The details of the model construction procedure are illustrated in Fig. 2. It contains data processing, model training, validation and testing. We use the DFCNN inspired by DenseNet as our model (Huang et al., 2017). The DFCNN model architecture is similar to our previous work (Zhang et al., 2019a). The fully connected neural network is suitable for vectors as inputs. Moreover, DenseNet can overcome the gradient vanishing problem and allows many deep layers for learning more abstract features. This model has shown good performance in identifying protein–ligand binding affinity in our previous work (Zhang et al., 2019a). It has advantages in protein–ligand binding estimation over most other machine learning methods including Support Vector Machine (Suykens & Vandewalle, 1999), RandomForest (Breiman, 2001), XGBoost (Chen & Guestrin, 2016), Convolutional Neural Network (CNN) (Krizhevsky, Sutskever & Hinton, 2012). Densely fully-connected neural network (DFCNN) and CNN were built using Keras (Chollet, 2015) with Tensorflow back end (Abadi et al., 1983). The DFCNN has 16 densely connected layers outputting 100 units simultaneously plus a normal fully-connected layer outputting one unit as the final output. Specifically, densely connected layer refers to a layer taking all outputs of its preceding layers as its input which can remarkably solve the problem of gradient vanishing. Rates for dropout layers are all set to 0.25. The dense layers employed ReLU activation function except for the output layers which employed sigmoid activation function. Input for the network has been normalized to make its mean and standard deviation to be 0 and 1 separately. The Adam optimizer was used to minimize the binary cross-entropy of DFCNN.

Figure 2: The workflow of DeepBindPoc model.

Download full-size image

DOI: 10.7717/peerj.8864/fig-2

Data normalization and performance evaluation

All the data have been normalized before the final input for the model. The normalization is as follows: (2) $t = d a t a_s e t$ (3) $t_{n o r m a l i z e} = (t - m e a n) / s t d$ where t is the data set value, the mean is the data mean value and the std is the data standard deviation. We have tested two normalization strategies, one is based on fixed mean and standard deviation values directly from the training dataset (mean = −0.5696 and std = 30.8744 for using near-native as positive and mean = −0.9610 and std = 63.6607 for using native as positive). The other strategy involves normalizing by dataset itself, which is used for comparison in the present study. We find normalize by training dataset is more reliable, so we used normalized by training dataset unless specifically stated.
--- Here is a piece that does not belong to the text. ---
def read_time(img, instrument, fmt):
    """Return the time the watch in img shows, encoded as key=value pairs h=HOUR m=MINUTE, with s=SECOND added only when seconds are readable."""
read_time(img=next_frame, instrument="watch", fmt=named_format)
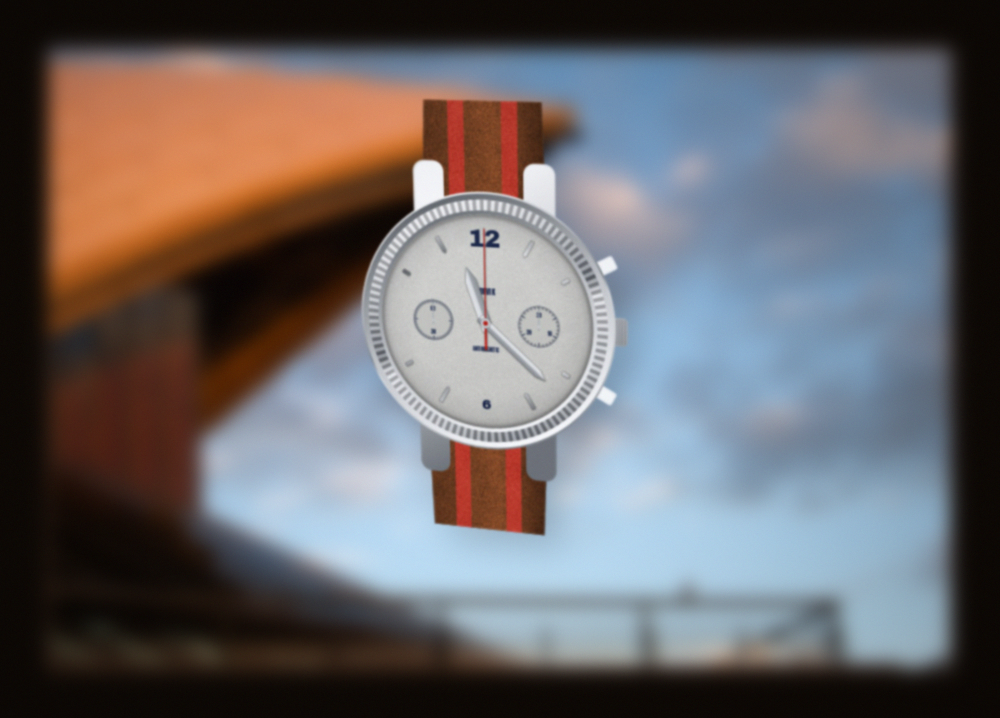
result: h=11 m=22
Several metrics were used to evaluate the proposed models, including accuracy, Area Under the receiver operating characteristic Curve (AUC) (Hanley & McNeil, 1982), Matthews Correlation Coefficient (MCC), True Positive Rate (TPR), specificity and sensitivity.

Web server

The protein structures and its known ligands in PDB format are required as input to the webserver http://cbblab.siat.ac.cn/DeepBindPoc/index.php. We first use the fpocket to generate the pocket decoys and we use mol2vec to convert the pocket and ligand into the vectors. After the protein and ligand vectors are concatenated, DeepBindPoc will score decoys with native like possibility, and select the top three decoys as the potential pockets. The predicted pocket name was shown on the page along with the fpocket score and DeepBindPoc score. The results can also be downloaded as a file for the convenience of the user. We also provide the batch mode to the user and provide a zip file of proteins with their corresponding ligands. For both the single model and the batch model, we have provided an example input for the convenience of the user.

Results

DeepBindPoc performance on the training, validation and testing datasets

To determine the hyperparameter of epoch number, we check the convergences by monitoring the change of accuracy and loss value in both the training and validation process with the increasing epoch number. The results are shown in Fig. S1. The performance of the validation set has converged at epoch 1,500. The AUC, accuracy, precision and MCC were used as evaluation metrics. DeepBindPoc model is generated based on training A of strategy 1 (described in method section). DeepBindPoc’s performance on the training A, validation A, test A, training B, validation B and test B set is shown in Table 1. The results are normalized by training data. The results reveal that training A has AUC value of 0.9972, the accuracy of 0.98 and an MCC value of 0.95. In the case of validation A, the DeepBindPoc achieves AUC value of 0.98, the accuracy of 0.93 and 0.86 MCC. Although our test A has an unbalanced positive–negative proportion (677 positives to 5,822 negative), our model still achieves AUC value of 0.98, the accuracy of 0.95, and an MCC of 0.77. Other performance indicators (TPR, precision) also support the good performance of our model among training, validation and test dataset. The training data have TPR value of 0.97 and a precision of 0.98. The validation and test have a TPR value of 0.9 and 0.89 and a precision of 0.96 and 0.71, respectively.

Table 1:

The DeepBindPoc performance on Training A, Validation A, Test A, Training B, Validation B and Test B.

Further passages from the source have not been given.